• **Exercise**:
Return every line of the listing exactly as written.

*** Begin section ***

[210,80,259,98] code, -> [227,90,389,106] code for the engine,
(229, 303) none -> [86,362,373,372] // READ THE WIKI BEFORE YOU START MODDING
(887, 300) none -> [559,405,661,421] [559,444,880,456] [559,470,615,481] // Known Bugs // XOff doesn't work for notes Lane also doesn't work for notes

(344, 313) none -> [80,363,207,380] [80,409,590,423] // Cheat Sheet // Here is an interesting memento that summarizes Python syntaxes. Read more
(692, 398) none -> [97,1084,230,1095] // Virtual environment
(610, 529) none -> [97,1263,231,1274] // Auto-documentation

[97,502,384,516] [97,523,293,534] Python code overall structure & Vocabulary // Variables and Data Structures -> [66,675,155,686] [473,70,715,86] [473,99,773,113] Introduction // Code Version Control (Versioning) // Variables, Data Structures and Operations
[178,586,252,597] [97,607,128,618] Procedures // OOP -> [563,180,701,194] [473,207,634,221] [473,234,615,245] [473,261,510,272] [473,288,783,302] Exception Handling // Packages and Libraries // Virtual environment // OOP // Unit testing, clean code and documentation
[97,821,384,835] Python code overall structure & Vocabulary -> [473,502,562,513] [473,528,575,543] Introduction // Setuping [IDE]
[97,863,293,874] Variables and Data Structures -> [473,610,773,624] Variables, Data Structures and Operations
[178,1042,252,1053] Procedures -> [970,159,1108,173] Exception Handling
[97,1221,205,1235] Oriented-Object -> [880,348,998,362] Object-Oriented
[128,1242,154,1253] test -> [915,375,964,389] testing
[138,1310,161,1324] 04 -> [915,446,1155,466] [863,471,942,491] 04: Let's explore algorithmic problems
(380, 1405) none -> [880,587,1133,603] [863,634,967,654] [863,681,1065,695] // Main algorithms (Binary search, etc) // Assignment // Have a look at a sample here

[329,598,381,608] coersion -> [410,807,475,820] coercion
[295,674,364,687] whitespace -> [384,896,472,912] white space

*** End section ***

• **Written solution**:
[210,80,259,98] code, -> [227,90,389,106] code for the engine,
(229, 303) none -> [86,362,373,372] // READ THE WIKI BEFORE YOU START MODDING
(887, 300) none -> [559,405,661,421] [559,444,880,456] [559,470,615,481] // Known Bugs // XOff doesn't work for notes Lane also doesn't work for notes

(344, 313) none -> [80,363,207,380] [80,409,590,423] // Cheat Sheet // Here is an interesting memento that summarizes Python syntaxes. Read more
(692, 398) none -> [97,1084,230,1095] // Virtual environment
(610, 529) none -> [97,1263,231,1274] // Auto-documentation

[97,502,384,516] [97,523,293,534] Python code overall structure & Vocabulary // Variables and Data Structures -> [66,675,155,686] [473,70,715,86] [473,99,773,113] Introduction // Code Version Control (Versioning) // Variables, Data Structures and Operations
[178,586,252,597] [97,607,128,618] Procedures // OOP -> [563,180,701,194] [473,207,634,221] [473,234,615,245] [473,261,510,272] [473,288,783,302] Exception Handling // Packages and Libraries // Virtual environment // OOP // Unit testing, clean code and documentation
[97,821,384,835] Python code overall structure & Vocabulary -> [473,502,562,513] [473,528,575,543] Introduction // Setuping [IDE]
[97,863,293,874] Variables and Data Structures -> [473,610,773,624] Variables, Data Structures and Operations
[178,1042,252,1053] Procedures -> [970,159,1108,173] Exception Handling
[97,1221,205,1235] Oriented-Object -> [880,348,998,362] Object-Oriented
[128,1242,154,1253] test -> [915,375,964,389] testing
[138,1310,161,1324] 04 -> [915,446,1155,466] [863,471,942,491] 04: Let's explore algorithmic problems
(380, 1405) none -> [880,587,1133,603] [863,634,967,654] [863,681,1065,695] // Main algorithms (Binary search, etc) // Assignment // Have a look at a sample here

[329,598,381,608] coersion -> [410,807,475,820] coercion
[295,674,364,687] whitespace -> [384,896,472,912] white space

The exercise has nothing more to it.